Liste des consignes:
(a) Selon le texte sur Álvaro Uribe, par qui les présidents de la République colombienne peuvent-ils être jugés ?
(b) Recopiez fidèlement le texte sur Álvaro Uribe depuis « La justice colombienne » jusqu'à « ce dossier explosif. » inclus.

Texte:
○ ○ ○

La justice colombienne osera-t-elle enquêter sur les crimes d'Álvaro Uribe?
Alvaro Uribe Vélez, qui fut président de la Colombie de 2002 à 2010, a déclaré un jour que toutes les attaques contre lui ne l’atteignaient pas, car il était « en téflon ». Toutes les enquêtes sur ses activités criminelles ont à ce jour échoué. Jusqu’à quand bénéficiera-t-il d’une impunité scandaleuse ? Le professeur Santana Rodríguez fait le point sur ce dossier explosif.
L'une des caractéristiques du régime politique colombien est l'impunité, en particulier lorsque ceux qui violent la loi ou commettent des crimes appartiennent aux élites. On appelle ça « crimes en col blanc ». Le système judiciaire est doté d'un dispositif institutionnel si alambiqué et plein de barrières, que ces enquêtes soit ne sont jamais engagées soit se perdent dans le labyrinthe des institutions judiciaires. L'une de ces institutions est le groupe, petit mais puissant, de personnes et de fonctionnaires qui ont droit à un régime spécial d'enquête et de poursuites, une juridiction spéciale, bénéficiant d’une immunité constitutionnelle. Les présidents de la République ne peuvent, selon notre Constitution, être jugés que par le Congrès de la République (parlement). Toutes les enquêtes en matière politique ou pénale doivent être traitées par la Commission des accusations de la Chambre des représentants qui les qualifiera et si elle les trouve fondées, la plénière de cette assemblée présentera l’accusation au Sénat qui jugera le fonctionnaire pour indignité politique ou acceptera que la Chambre criminelle de la Cour suprême prenne en charge les enquêtes pour infractions au Code pénal.

○ ○ ○

Jeu de données:
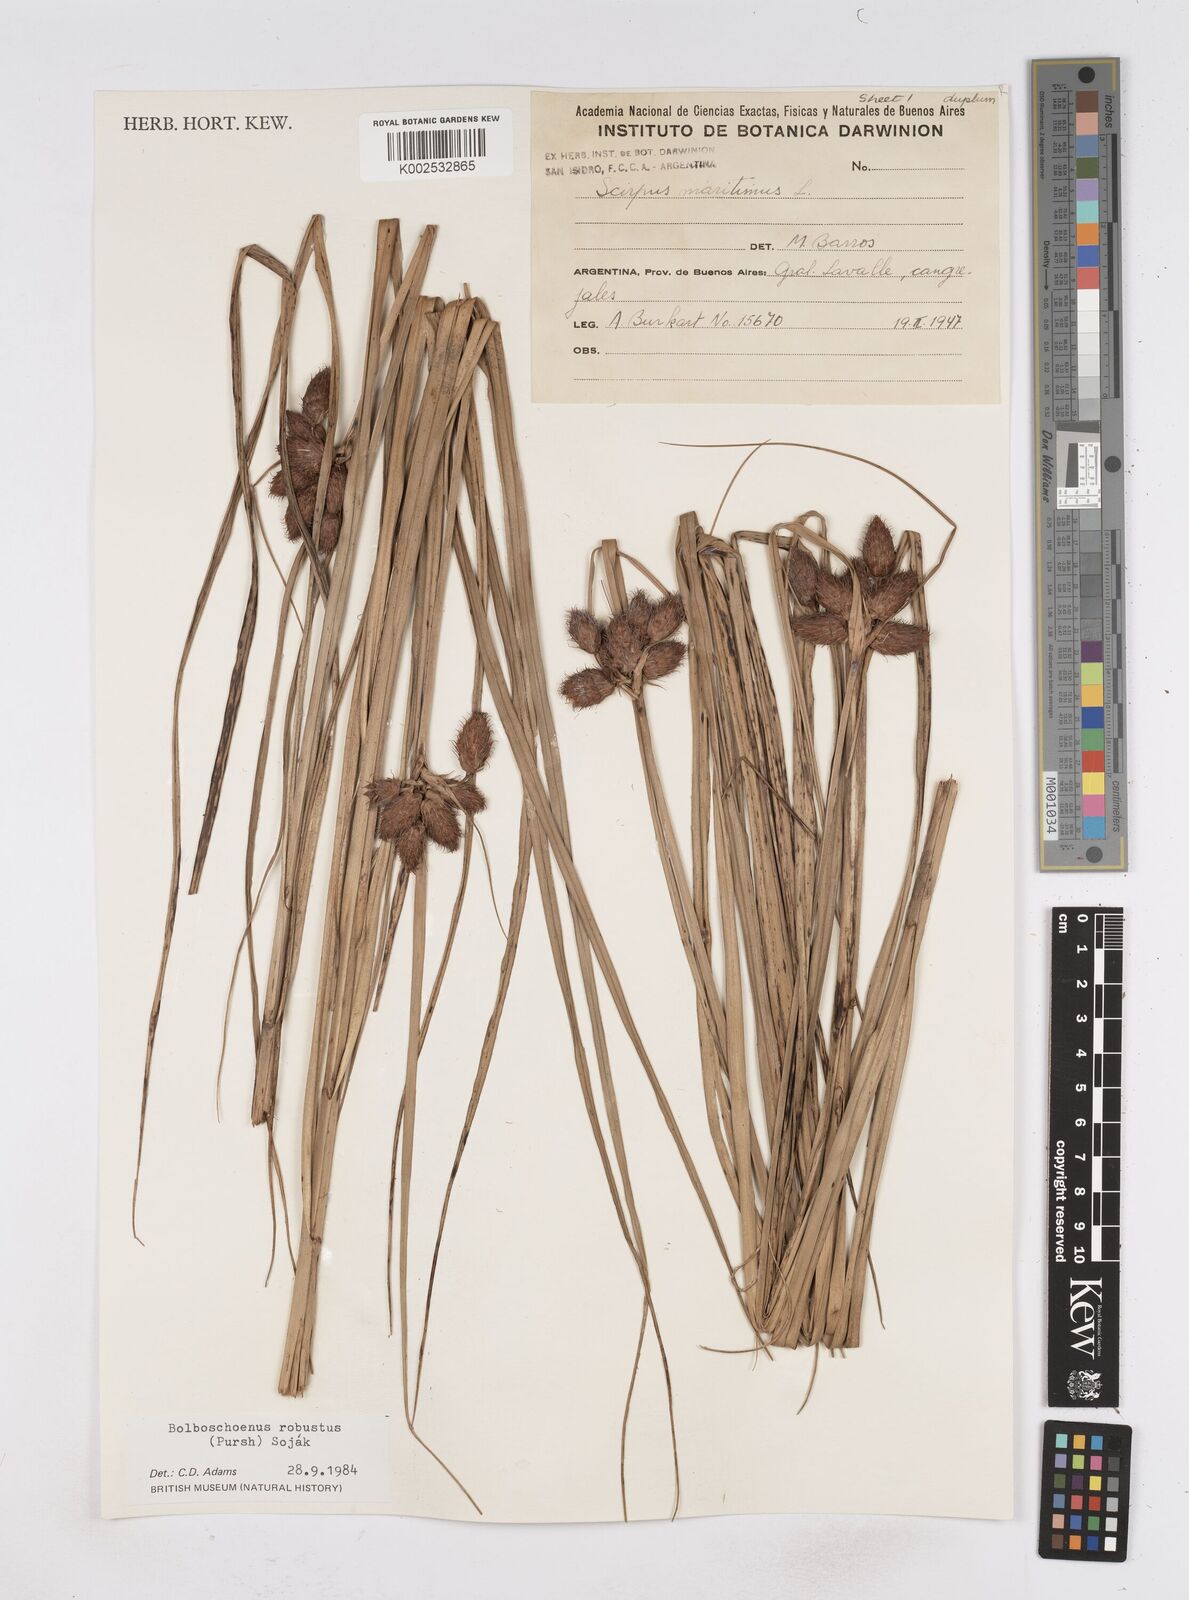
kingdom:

○ ○ ○

Réponses par consigne:
(a) Par le Congrès de la République (parlement).

(b)
La justice colombienne osera-t-elle enquêter sur les crimes d'Álvaro Uribe?
Alvaro Uribe Vélez, qui fut président de la Colombie de 2002 à 2010, a déclaré un jour que toutes les attaques contre lui ne l’atteignaient pas, car il était « en téflon ». Toutes les enquêtes sur ses activités criminelles ont à ce jour échoué. Jusqu’à quand bénéficiera-t-il d’une impunité scandaleuse ? Le professeur Santana Rodríguez fait le point sur ce dossier explosif.